My pregnancy added an additional challenge to the recovery process. Yet, sobriety destabilizes the status quo, and the longer partners are together, the more their patterns become entrenched. As a binge drinker, I was adept at pulling myself together for long periods of time, which created a roller coaster of highs and lows in our relationship. This was the first time I’d really committed to sobriety and my husband needed a chance to come to terms with the fact that he could trust me and rely on me as much as I could him. I was irrational and, often, my insecurities weighed out over reason, which meant he tip-toed around me and couldn’t be open with his feelings. I would rage over little things like not receiving a phone call or text message in what I thought was a timely manner. I spent too much money and had nothing to show for it so he had to hide money to make sure the bills got paid. I neglected my child and him so he sought support elsewhere.
Do’s and Don’ts for Helping Your Addicted Spouse
This time, my apologies weren’t reminders of my inability to control my drinking. They weren’t promises that I’d make the same mistakes again. We argued in sobriety just like we argued when I drank. We retreated to the place we knew so well at the first sign of irritability or frustration. We argued over inconsequential things like eye rolls or dismissive looks. Our skin was worn so thin from years rubbing each other the wrong way that the slightest abrasiveness was enough to send us reeling.
All of the staff was very accommodating and friendly.
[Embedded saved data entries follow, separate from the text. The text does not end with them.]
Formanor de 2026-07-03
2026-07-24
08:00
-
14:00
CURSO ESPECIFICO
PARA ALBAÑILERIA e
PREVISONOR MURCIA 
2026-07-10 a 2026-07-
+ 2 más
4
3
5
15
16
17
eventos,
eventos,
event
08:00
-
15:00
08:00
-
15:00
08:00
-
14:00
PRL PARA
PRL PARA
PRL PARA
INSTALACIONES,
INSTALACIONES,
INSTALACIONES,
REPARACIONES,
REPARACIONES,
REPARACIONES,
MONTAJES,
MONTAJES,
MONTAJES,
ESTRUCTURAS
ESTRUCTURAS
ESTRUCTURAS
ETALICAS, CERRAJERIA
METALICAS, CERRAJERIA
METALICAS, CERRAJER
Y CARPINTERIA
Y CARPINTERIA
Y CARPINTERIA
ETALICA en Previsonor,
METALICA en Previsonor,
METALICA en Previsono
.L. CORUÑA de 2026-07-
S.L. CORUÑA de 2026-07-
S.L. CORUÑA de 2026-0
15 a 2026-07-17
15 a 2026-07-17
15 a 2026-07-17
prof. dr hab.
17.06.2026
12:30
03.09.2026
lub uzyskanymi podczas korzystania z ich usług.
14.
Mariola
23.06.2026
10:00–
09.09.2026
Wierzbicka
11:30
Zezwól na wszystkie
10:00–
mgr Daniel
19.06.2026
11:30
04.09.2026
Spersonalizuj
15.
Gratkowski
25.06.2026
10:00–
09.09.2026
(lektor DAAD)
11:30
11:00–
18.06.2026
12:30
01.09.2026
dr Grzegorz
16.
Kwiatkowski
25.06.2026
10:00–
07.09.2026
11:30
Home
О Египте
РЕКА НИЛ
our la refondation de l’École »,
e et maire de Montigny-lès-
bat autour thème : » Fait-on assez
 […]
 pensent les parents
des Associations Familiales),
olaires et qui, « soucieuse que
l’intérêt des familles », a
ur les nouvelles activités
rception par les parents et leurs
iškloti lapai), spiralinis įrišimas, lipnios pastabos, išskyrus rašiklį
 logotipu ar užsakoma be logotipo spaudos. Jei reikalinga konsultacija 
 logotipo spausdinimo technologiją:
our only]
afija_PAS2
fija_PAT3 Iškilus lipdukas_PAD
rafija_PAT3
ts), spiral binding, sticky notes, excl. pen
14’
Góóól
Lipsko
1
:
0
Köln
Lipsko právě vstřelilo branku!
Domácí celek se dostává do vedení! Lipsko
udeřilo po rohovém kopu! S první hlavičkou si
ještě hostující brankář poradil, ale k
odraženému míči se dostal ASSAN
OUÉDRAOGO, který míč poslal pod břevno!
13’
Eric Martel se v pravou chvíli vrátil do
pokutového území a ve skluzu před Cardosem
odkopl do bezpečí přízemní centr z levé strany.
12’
You only get back from the program what you give to your recovery. Even if you were to reconcile, you’d be building something new because what existed before is broken. It had to be for your drinking and drug use to continue. There is a reason that many relationships don’t marriage changes after sobriety work after one partner gets sober. He says I spend all my life with AA and my friends. He smokes pot, he’s a mean person, and we have totally different personalities. I’ve grown so much, but he doesn’t think he needs to change anything. Sobriety means you’re as equipped as you can be to manage any outcome that comes your way.
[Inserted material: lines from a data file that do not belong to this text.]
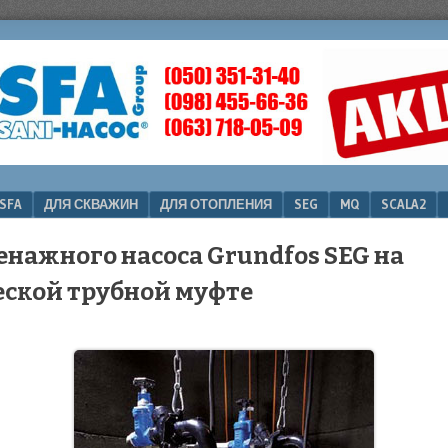
SFA
ДЛЯ СКВАЖИН
ДЛЯ ОТОПЛЕНИЯ
SEG
MQ
SCALA2
нажного насоса Grundfos SEG на
ской трубной муфте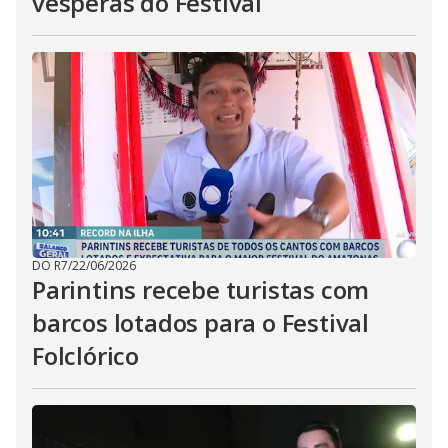
vésperas do Festival
DO R7
/
22/06/2026
Parintins recebe turistas com
barcos lotados para o Festival
Folclórico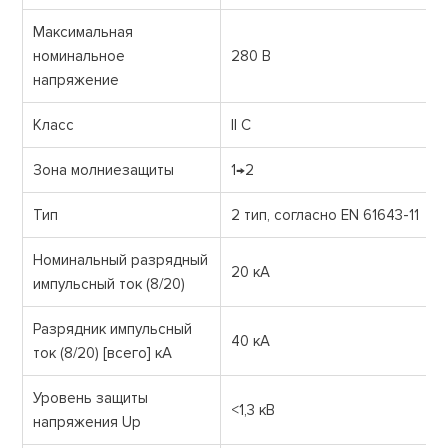
Максимальная
номинальное
280 В
напряжение
Класс
II С
Зона молниезащиты
1→2
Тип
2 тип, согласно EN 61643-11
Номинальный разрядный
20 кА
импульсный ток (8/20)
Разрядник импульсный
40 кА
ток (8/20) [всего] кА
Уровень защиты
<1,3 кВ
напряжения Up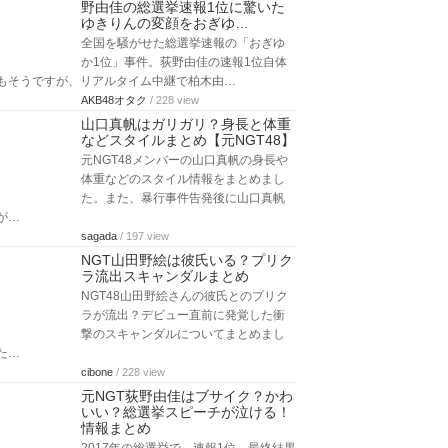
野由佳の総選挙速報1位に驚いた
ゆきりんの変顔をおぎゆ…
全国を騒がせた総選挙速報の「おぎゆ
か1位」事件。荻野由佳の速報1位自体
もそうですが、リアルタイム中継で柏木由…
AKB48オタク
/ 228 view
山口真帆はガリガリ？身長と体重
などスタイルまとめ【元NGT48】
元NGT48メンバーの山口真帆の身長や
体重などのスタイル情報をまとめまし
た。また、暴行事件告発後に山口真帆
が…
sagada
/ 197 view
NGT山田野絵は彼氏いる？プリク
ラ流出スキャンダルまとめ
NGT48山田野絵さんの彼氏とのプリク
ラが流出？デビュー直前に発覚した衝
撃のスキャンダルについてまとめまし
た…
cibone
/ 228 view
元NGT荻野由佳はブサイク？かわ
いい？総選挙スピーチが泣ける！
情報まとめ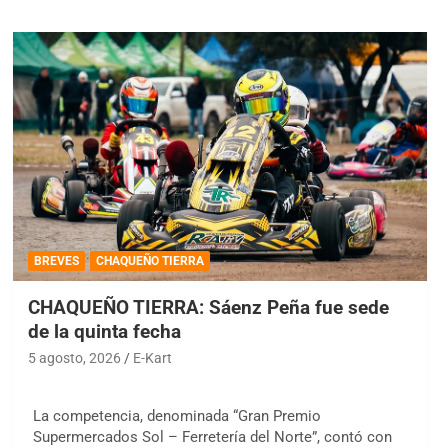
BREVES
CHAQUEÑO TIERRA
CHAQUEÑO TIERRA: Sáenz Peña fue sede
de la quinta fecha
5 agosto, 2026
E-Kart
La competencia, denominada “Gran Premio
Supermercados Sol – Ferretería del Norte”, contó con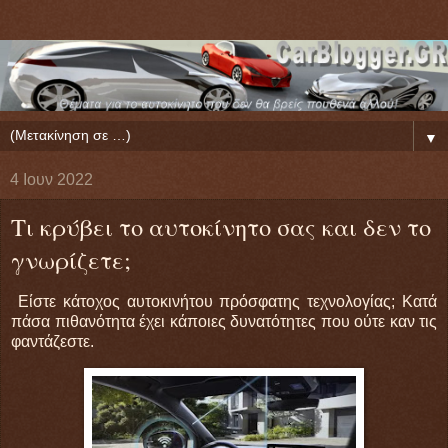
▼
4 Ιουν 2022
Τι κρύβει το αυτοκίνητο σας και δεν το
γνωρίζετε;
Είστε κάτοχος αυτοκινήτου πρόσφατης τεχνολογίας; Κατά
πάσα πιθανότητα έχει κάποιες δυνατότητες που ούτε καν τις
φαντάζεστε.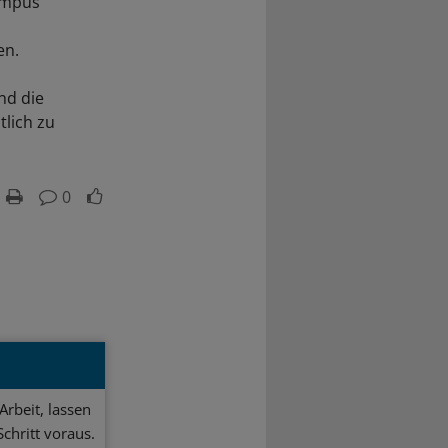
ampus
en.
nd die
lich zu
0
Arbeit, lassen
chritt voraus.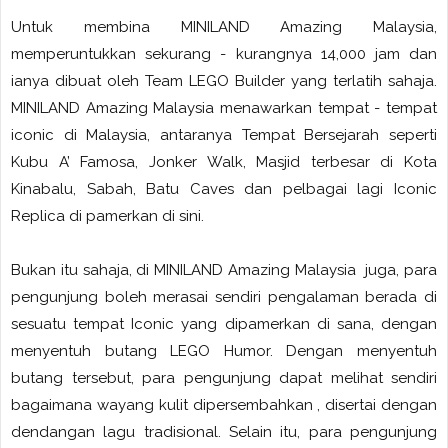
Untuk membina MINILAND Amazing Malaysia,
memperuntukkan sekurang - kurangnya 14,000 jam dan
ianya dibuat oleh Team LEGO Builder yang terlatih sahaja.
MINILAND Amazing Malaysia menawarkan tempat - tempat
iconic di Malaysia, antaranya Tempat Bersejarah seperti
Kubu A’ Famosa, Jonker Walk, Masjid terbesar di Kota
Kinabalu, Sabah, Batu Caves dan pelbagai lagi Iconic
Replica di pamerkan di sini.
Bukan itu sahaja, di MINILAND Amazing Malaysia juga, para
pengunjung boleh merasai sendiri pengalaman berada di
sesuatu tempat Iconic yang dipamerkan di sana, dengan
menyentuh butang LEGO Humor. Dengan menyentuh
butang tersebut, para pengunjung dapat melihat sendiri
bagaimana wayang kulit dipersembahkan , disertai dengan
dendangan lagu tradisional. Selain itu, para pengunjung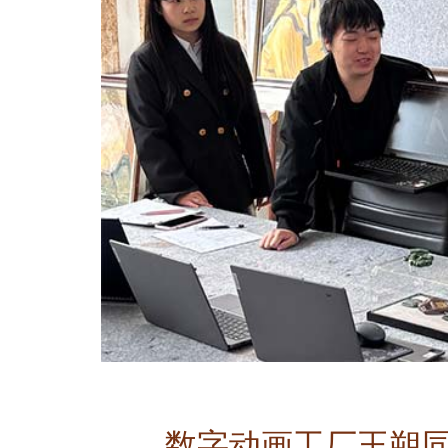
数字动画工厂王朔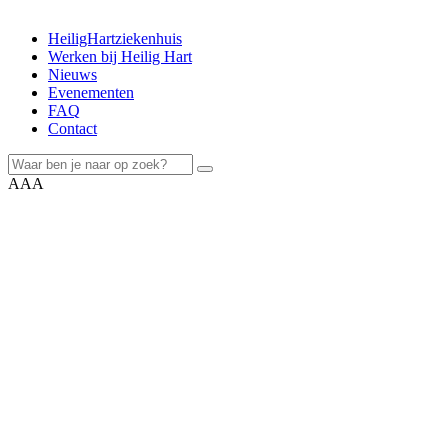
HeiligHartziekenhuis
Werken bij Heilig Hart
Nieuws
Evenementen
FAQ
Contact
A
A
A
When I would take sobriety out for a test drive, I remembered the many occasions from the past when I had done wrong and apologized. I didn’t see the damage that remained because I was confident in my amends made in those many mornings after. Yes, I had been an asshole, but I had said I was sorry. Address the hell into which my disease had transformed her life. When a man stops cheating, it doesn’t erase the pain of the past indiscretions. That is where you will find your family and yourself. For one week I felt confident and safe and assured. For one week I saw the promise and potential of an alcohol-free future. We provide a healthy environment uniquely suited to support your growth and healing. Discover the solutions you’ve been seeking with this new guide to living free of alcohol.